»»

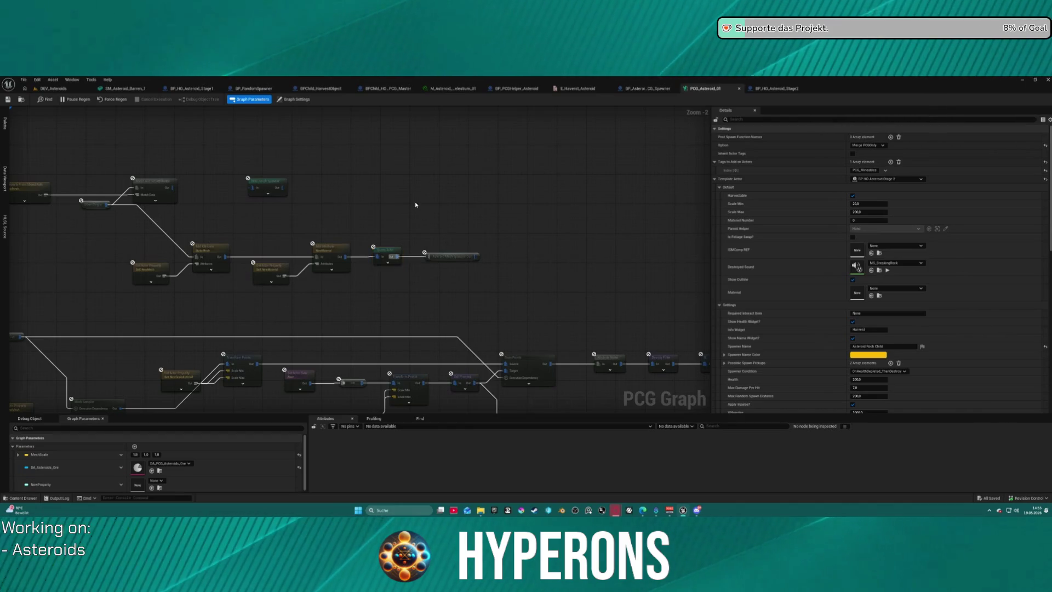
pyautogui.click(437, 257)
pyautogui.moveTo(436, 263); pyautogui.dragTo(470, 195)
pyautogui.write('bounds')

««

### EXERCISE DETAILS
Apart from the pictures, every line of the material above is to be returned word for word.

### YOUR SOLUTION
pyautogui.click(437, 257)
pyautogui.moveTo(436, 263); pyautogui.dragTo(470, 195)
pyautogui.write('bounds')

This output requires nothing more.